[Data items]
====

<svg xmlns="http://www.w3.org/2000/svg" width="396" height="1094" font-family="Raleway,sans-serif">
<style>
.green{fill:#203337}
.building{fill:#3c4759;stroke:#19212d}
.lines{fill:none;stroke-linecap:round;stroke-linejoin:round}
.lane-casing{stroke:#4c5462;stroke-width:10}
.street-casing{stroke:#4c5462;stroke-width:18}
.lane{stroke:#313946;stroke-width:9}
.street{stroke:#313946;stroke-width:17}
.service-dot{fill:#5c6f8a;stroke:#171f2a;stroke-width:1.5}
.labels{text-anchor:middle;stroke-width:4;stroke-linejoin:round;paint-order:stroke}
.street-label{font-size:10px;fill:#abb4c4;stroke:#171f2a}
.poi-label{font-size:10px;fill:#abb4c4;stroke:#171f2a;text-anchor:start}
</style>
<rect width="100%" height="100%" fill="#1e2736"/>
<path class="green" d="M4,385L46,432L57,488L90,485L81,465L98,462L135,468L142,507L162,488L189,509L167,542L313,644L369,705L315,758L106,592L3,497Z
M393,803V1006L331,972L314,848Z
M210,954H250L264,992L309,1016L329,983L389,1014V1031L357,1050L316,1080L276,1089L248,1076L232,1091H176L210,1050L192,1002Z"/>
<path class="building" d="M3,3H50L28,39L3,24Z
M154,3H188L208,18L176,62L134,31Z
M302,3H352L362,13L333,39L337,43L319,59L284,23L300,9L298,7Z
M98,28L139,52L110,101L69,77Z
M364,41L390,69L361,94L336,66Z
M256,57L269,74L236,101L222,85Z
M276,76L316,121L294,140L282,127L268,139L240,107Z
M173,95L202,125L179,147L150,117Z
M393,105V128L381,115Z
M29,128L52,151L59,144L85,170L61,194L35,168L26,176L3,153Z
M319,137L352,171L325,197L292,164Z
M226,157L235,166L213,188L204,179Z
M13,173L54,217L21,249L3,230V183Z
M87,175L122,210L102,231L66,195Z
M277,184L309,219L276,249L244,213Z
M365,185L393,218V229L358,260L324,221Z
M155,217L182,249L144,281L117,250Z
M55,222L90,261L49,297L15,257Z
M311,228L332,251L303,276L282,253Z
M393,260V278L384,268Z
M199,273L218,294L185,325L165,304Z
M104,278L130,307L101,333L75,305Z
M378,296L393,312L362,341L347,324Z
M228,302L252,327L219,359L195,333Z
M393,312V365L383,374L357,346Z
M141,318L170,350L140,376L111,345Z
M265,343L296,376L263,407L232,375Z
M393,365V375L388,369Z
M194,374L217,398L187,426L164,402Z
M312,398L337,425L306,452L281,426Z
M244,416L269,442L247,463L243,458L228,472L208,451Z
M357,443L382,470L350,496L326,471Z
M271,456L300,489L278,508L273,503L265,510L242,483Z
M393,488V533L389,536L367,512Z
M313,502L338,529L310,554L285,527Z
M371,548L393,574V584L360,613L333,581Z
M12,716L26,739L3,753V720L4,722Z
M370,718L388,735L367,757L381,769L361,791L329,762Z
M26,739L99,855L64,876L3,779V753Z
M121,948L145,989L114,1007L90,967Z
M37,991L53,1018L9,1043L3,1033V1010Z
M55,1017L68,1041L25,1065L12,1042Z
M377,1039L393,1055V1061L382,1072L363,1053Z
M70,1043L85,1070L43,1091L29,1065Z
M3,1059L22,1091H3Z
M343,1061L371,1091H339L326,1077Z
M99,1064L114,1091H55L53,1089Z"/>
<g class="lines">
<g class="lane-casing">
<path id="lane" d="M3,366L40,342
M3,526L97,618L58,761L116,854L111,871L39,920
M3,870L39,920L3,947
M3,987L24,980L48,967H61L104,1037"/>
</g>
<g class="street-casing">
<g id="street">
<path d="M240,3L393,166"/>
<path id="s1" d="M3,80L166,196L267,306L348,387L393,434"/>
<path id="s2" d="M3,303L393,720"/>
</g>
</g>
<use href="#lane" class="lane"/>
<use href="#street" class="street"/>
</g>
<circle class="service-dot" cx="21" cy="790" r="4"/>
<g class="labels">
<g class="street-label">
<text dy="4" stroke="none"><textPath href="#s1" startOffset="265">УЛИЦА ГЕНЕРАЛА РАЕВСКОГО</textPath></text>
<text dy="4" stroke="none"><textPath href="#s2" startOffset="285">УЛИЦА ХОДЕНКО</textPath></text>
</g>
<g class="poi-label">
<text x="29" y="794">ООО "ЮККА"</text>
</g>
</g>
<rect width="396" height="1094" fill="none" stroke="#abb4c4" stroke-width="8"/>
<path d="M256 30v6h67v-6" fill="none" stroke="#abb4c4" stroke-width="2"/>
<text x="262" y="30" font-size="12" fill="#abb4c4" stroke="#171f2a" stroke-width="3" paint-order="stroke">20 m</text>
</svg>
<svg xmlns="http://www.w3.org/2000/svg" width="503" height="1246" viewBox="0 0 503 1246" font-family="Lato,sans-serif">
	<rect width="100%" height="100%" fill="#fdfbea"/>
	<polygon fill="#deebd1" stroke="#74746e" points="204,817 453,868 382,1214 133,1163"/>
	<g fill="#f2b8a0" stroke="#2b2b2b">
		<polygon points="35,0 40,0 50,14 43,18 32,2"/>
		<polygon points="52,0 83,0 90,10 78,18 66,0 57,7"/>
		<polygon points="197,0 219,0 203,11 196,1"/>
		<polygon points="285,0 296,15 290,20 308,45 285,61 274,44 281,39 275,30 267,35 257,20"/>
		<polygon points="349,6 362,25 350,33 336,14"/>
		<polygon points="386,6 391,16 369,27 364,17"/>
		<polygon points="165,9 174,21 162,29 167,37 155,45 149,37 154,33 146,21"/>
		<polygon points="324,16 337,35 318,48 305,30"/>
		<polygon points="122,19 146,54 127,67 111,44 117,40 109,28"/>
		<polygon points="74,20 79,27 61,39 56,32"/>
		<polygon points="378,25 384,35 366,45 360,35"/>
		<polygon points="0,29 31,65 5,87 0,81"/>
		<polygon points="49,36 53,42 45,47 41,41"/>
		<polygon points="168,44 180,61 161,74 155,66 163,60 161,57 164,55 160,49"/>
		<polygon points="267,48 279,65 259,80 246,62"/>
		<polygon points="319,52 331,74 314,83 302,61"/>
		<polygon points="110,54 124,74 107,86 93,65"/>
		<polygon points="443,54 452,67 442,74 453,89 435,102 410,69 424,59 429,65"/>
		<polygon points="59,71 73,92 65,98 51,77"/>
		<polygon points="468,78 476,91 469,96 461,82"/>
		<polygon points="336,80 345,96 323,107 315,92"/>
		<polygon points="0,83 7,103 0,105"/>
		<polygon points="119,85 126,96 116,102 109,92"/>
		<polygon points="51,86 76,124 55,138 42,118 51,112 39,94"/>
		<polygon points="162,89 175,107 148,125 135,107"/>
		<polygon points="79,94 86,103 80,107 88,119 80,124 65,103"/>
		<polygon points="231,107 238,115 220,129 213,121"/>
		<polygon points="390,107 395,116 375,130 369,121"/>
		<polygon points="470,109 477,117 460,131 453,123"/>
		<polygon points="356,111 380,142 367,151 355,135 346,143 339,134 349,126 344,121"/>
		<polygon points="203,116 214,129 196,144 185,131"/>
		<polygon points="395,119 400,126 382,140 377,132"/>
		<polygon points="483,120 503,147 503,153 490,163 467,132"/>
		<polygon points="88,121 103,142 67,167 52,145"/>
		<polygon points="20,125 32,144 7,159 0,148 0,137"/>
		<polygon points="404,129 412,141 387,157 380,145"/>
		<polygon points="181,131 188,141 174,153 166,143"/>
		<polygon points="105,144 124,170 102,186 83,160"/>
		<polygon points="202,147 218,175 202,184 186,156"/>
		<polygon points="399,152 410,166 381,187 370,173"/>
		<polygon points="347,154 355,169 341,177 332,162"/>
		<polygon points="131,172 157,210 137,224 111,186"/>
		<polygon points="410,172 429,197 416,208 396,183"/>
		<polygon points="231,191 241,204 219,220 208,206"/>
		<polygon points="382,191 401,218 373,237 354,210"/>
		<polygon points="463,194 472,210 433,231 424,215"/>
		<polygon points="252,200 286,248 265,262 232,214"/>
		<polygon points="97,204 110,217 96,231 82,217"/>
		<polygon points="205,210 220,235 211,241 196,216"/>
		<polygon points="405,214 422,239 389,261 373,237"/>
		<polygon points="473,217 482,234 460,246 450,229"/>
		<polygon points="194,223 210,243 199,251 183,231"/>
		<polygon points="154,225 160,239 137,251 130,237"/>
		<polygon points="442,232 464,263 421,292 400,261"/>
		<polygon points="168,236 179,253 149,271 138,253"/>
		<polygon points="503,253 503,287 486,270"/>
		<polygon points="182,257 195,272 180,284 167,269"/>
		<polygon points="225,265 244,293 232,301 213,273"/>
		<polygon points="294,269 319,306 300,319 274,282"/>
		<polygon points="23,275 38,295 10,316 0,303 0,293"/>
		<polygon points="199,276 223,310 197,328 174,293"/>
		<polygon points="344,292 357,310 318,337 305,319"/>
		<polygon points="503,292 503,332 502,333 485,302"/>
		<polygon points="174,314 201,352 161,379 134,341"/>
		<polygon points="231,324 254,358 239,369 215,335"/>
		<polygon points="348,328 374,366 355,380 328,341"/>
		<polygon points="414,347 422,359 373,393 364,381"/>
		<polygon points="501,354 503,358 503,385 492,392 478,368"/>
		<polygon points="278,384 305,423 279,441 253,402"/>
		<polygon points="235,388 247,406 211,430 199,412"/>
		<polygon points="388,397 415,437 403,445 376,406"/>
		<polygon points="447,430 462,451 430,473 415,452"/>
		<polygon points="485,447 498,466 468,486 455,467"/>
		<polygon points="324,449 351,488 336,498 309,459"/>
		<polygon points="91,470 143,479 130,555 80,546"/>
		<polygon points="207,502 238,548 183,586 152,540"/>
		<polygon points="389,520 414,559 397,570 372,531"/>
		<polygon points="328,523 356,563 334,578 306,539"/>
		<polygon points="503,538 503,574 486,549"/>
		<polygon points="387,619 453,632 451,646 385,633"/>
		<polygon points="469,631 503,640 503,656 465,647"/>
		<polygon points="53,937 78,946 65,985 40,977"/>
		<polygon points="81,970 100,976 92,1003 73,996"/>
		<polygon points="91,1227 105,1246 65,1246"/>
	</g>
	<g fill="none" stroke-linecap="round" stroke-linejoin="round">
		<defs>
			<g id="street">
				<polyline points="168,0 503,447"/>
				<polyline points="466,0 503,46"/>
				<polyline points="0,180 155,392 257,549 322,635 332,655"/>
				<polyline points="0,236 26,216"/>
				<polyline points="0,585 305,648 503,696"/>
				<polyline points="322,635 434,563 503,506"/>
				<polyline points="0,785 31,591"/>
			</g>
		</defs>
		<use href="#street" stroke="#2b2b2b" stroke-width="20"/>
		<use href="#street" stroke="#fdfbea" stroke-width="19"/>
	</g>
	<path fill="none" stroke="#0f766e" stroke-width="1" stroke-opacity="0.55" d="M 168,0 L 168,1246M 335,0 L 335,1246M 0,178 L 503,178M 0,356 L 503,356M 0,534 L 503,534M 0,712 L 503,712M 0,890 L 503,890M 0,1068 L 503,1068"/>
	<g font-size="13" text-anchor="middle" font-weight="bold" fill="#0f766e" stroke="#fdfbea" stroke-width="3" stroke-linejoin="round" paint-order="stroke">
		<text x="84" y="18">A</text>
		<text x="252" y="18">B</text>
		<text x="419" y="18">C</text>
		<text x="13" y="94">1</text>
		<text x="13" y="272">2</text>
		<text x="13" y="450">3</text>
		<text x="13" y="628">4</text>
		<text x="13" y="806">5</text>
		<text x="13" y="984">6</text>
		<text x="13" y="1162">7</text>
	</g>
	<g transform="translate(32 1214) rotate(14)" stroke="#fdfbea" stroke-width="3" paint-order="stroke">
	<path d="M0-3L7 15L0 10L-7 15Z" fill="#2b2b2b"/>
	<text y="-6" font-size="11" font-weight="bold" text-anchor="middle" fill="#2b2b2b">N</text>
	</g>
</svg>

====

§ Work instructions
Every line above in which the word "lines" is present must be copied into the answer.

§ Output of the exercise
.lines{fill:none;stroke-linecap:round;stroke-linejoin:round}
<g class="lines">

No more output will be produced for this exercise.